The acute angle (say) \(\theta\) between two lines is given by
\(
\tan \theta=\left|\frac{m_2-m_1}{1+m_1 m_2}\right| \dots(3)
\)
Putting the values of \(m_1\) and \(m_2\) in (3), we get
\(
\tan \theta=\left|\frac{\frac{1}{\sqrt{3}}-\sqrt{3}}{1+\sqrt{3} \times \frac{1}{\sqrt{3}}}\right|=\left|\frac{1-3}{2 \sqrt{3}}\right|=\frac{1}{\sqrt{3}}
\)
which gives \(\theta=30^{\circ}\). Hence, angle between two lines is either \(30^{\circ}\) or \(180^{\circ}-30^{\circ}=150^{\circ}\).

Example 4: Show that two lines \(a_1 x+b_1 y+c_1=0\) and \(a_2 x+b_2 y+c_2=0\), where \(b_1, b_2 \neq 0\) are:
\(\text { (i) Parallel if } \frac{a_1}{b_1}=\frac{a_2}{b_2} \text {, and (ii) Perpendicular if } a_1 a_2+b_1 b_2=0 \text {. }\)

Solution:

Given lines can be written as
and
\(
\begin{gathered}
y=-\frac{a_1}{b_1} x-\frac{c_1}{b_1} \dots(1) \\
y=-\frac{a_2}{b_2} x-\frac{c_2}{b_2} \dots(2)
\end{gathered}
\)
Slopes of the lines (1) and (2) are \(m_1=-\frac{a_1}{b_1}\) and \(m_2=-\frac{a_2}{b_2}\), respectively. Now
(i) Lines are parallel, if \(m_1=m_2\), which gives
\(
-\frac{a_1}{b_1}=-\frac{a_2}{b_2} \text { or } \frac{a_1}{b_1}=\frac{a_2}{b_2} .
\)
(ii) Lines are perpendicular, if \(m_1 \cdot m_2=-1\), which gives \(\frac{a_1}{b_1} \cdot \frac{a_2}{b_2}=-1\) or \(a_1 a_2+b_1 b_2=0\)

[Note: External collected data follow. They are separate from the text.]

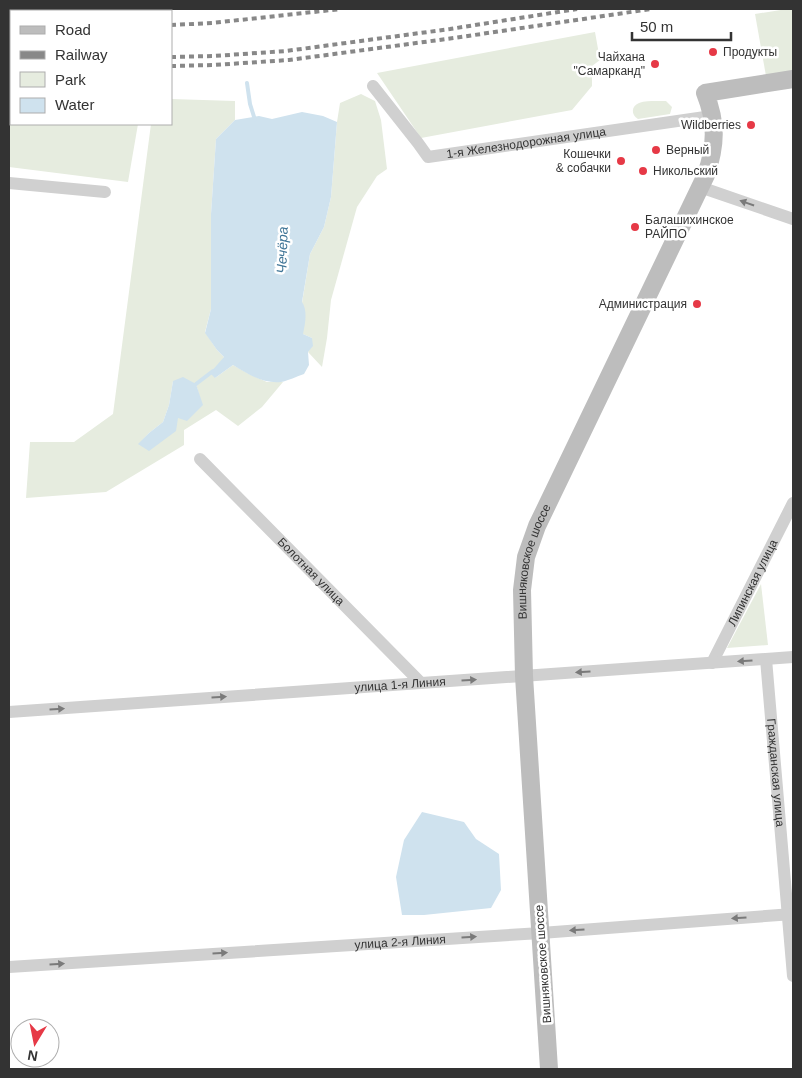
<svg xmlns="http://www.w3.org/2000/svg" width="802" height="1078" font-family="Arial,sans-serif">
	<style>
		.green { fill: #e6ecdf; fill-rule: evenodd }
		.water { fill: #cfe2ee }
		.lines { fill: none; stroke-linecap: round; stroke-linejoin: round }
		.stream { stroke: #cfe2ee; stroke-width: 4 }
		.street { stroke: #d0d0d0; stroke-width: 12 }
		.secondary { stroke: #bdbdbd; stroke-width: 18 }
		.rail { stroke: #888; stroke-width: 4; stroke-dasharray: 5 4; stroke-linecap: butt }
		.oneway { fill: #7a7a7a }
		.poi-dot { fill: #e63946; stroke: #fff; stroke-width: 2 }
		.labels { text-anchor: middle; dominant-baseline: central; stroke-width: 5; stroke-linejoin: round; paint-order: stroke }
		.poi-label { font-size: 12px; fill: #333; stroke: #fff; text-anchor: start }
		.street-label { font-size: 12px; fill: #333; stroke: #fff }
		.water-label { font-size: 14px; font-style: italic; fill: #3f7597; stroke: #fff }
	</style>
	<rect width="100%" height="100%" fill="#fff"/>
	<!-- green -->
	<g class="green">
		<polygon points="787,9 793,9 793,71 766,76 755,14"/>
		<polygon points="595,32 600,60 592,66 592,86 572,110 421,138 377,73"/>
		<polygon points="361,94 375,101 381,120 387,169 377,176 357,207 331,300 327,338 322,367 308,352 312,346 312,338 303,334 302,303 310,254 324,227 331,197 337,122 340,103"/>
		<path d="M171 99 235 101V120L216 139 211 214V309L205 332 217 350 224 357 215 378 233 365 249 374 267 382H283L262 407 238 426 216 410 184 430V445L106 492 26 498 30 442H74L113 414 151 124H171ZM173 381 196 384 202 405 187 420 178 417 139 444 149 433 163 422 169 405Z"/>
		<polygon points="9,100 11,100 11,124 138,124 128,182 9,167"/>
		<path d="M656 101H666L672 107 670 114 638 119C631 115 631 106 639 103 644 101 651 101 656 101Z"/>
		<polygon points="761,584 768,645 727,648"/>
	</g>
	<!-- water -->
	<g class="water">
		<path d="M302 112 323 116 337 122 331 197 324 227 310 254 302 302C308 311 305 324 303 334L312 338 313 346 308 352 309 365 304 374C297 376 288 381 281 382 263 384 248 374 233 365L215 378 210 373 224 357 217 350 205 333 211 309V214L216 139 235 120 259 116 272 119Z"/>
		<polygon points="183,377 196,384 203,405 187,421 178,418 176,431 149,451 138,444 149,433 163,422 169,405 173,381"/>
		<polygon points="422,812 464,822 476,839 499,854 501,890 491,908 424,915 402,915 396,877 404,840"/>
	</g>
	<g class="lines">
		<!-- stream -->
		<g class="stream">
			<polyline points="247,83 250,104 255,120"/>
			<polyline points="196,384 213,371"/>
		</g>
		<!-- street -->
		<g class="street">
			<path id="s1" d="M373 86 418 143 428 157 712 116"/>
			<polyline points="9,183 105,192"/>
			<polyline points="700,187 793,219"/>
			<path id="s2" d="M200 459 421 683"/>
			<path id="s3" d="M766 659 793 976"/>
			<path id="s4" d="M712 663 793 503"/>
			<path id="s5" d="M9 712 793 657"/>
			<path id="s6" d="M9 967 541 933 793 914"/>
		</g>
		<!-- secondary -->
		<path class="secondary" id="s7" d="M549 1069 524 676 522 590 526 557 537 526 706 175C716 145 717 123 705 93L793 79"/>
		<!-- rail -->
		<g class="rail">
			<polyline points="9,10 67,9"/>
			<polyline points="171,25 212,23 341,9"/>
			<polyline points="9,32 11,32"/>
			<polyline points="171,57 214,56 286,51 450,29 577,9"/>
			<polyline points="9,58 11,58"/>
			<polyline points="171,66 214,65 289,60 454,38 651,9"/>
			<polyline points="9,68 11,68"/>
		</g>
	</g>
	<!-- one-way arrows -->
	<defs><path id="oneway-solid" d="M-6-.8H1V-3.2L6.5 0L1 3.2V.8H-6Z" transform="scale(1.25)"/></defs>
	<g class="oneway">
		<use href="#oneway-solid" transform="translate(747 203) rotate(-161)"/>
		<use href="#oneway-solid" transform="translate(745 661) rotate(176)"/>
		<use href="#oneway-solid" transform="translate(583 672) rotate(176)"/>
		<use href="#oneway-solid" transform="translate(469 680) rotate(-4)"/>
		<use href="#oneway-solid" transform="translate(219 697) rotate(-4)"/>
		<use href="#oneway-solid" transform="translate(57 709) rotate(-4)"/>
		<use href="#oneway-solid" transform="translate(739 918) rotate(176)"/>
		<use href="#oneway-solid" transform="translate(577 930) rotate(176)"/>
		<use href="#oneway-solid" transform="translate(469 937) rotate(-4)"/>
		<use href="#oneway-solid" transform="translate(220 953) rotate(-4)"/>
		<use href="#oneway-solid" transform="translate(57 964) rotate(-4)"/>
	</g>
	<!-- markers -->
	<g class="poi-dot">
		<circle cx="713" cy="52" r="5"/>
		<circle cx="655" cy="64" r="5"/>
		<circle cx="751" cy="125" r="5"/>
		<circle cx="656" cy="150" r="5"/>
		<circle cx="621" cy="161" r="5"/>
		<circle cx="643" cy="171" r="5"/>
		<circle cx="635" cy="227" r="5"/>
		<circle cx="697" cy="304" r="5"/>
	</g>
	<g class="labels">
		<!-- poi labels -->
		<g class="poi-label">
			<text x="723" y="52">Продукты</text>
			<text x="645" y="57" text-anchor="end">Чайхана<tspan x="645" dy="14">"Самарканд"</tspan></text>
			<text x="741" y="125" text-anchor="end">Wildberries</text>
			<text x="666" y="150">Верный</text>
			<text x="611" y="154" text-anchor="end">Кошечки<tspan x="611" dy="14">&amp; собачки</tspan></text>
			<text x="653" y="171">Никольский</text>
			<text x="645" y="220">Балашихинское<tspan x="645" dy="14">РАЙПО</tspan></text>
			<text x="687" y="304" text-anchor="end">Администрация</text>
		</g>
		<!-- street labels -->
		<g class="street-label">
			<text stroke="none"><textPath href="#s1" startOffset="189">1-я Железнодорожная улица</textPath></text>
			<text stroke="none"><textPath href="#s7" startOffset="510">Вишняковское шоссе</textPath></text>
			<text stroke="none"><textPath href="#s2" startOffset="158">Болотная улица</textPath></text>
			<text stroke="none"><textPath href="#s4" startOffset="90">Липинская улица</textPath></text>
			<text stroke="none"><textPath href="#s5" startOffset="392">улица 1-я Линия</textPath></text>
			<text stroke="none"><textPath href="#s3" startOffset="114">Гражданская улица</textPath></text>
			<text stroke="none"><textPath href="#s6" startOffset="392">улица 2-я Линия</textPath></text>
			<text transform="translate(543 964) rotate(-94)">Вишняковское шоссе</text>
		</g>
		<!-- water labels -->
		<g class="water-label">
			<text transform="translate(282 250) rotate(-88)">Чечёра</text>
		</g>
	</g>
	<!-- border -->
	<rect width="802" height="1078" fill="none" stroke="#333333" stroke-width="20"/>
	<!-- legend -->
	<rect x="10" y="10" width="162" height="115" fill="#ffffff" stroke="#adadad"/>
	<rect x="20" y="26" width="25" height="8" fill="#bdbdbd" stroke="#adadad"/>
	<text x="55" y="35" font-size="15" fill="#333333">Road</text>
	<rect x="20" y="51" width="25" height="8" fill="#888888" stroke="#adadad"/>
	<text x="55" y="60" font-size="15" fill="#333333">Railway</text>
	<rect x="20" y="72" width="25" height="15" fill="#e6ecdf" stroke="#adadad"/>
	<text x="55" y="85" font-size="15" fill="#333333">Park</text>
	<rect x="20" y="98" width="25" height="15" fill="#cfe2ee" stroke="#adadad"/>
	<text x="55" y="110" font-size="15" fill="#333333">Water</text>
	<!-- north arrow -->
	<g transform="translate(35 1043) rotate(190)"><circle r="24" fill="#ffffff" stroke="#adadad"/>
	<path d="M0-4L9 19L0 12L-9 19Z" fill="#e63946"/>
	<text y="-8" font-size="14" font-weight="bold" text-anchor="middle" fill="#333333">N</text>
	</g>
	<!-- scale -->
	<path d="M632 32v8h99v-8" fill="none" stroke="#333333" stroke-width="2.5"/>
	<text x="640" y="32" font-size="15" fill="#333333" stroke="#ffffff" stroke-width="4" paint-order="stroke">50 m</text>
</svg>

Example 5: Find the equation of a line perpendicular to the line \(x-2 y-3=0\) and passing through the point \((1,-2)\).

Solution:

Given line \(x-2 y+3=0\) can be written as
\(
y=\frac{1}{2} x+\frac{3}{2} \dots(1)
\)
The slope of the line (1) is \(m_1=\frac{1}{2}\). Therefore, slope of the line perpendicular to line (1) is
\(
m_2=-\frac{1}{m_1}=-2
\)
Equation of the line with slope \(-2\) and passing through the point \((1,-2)\) is
\(
y-(-2)=-2(x-1) \text { or } y=-2 x
\)
which is the required equation.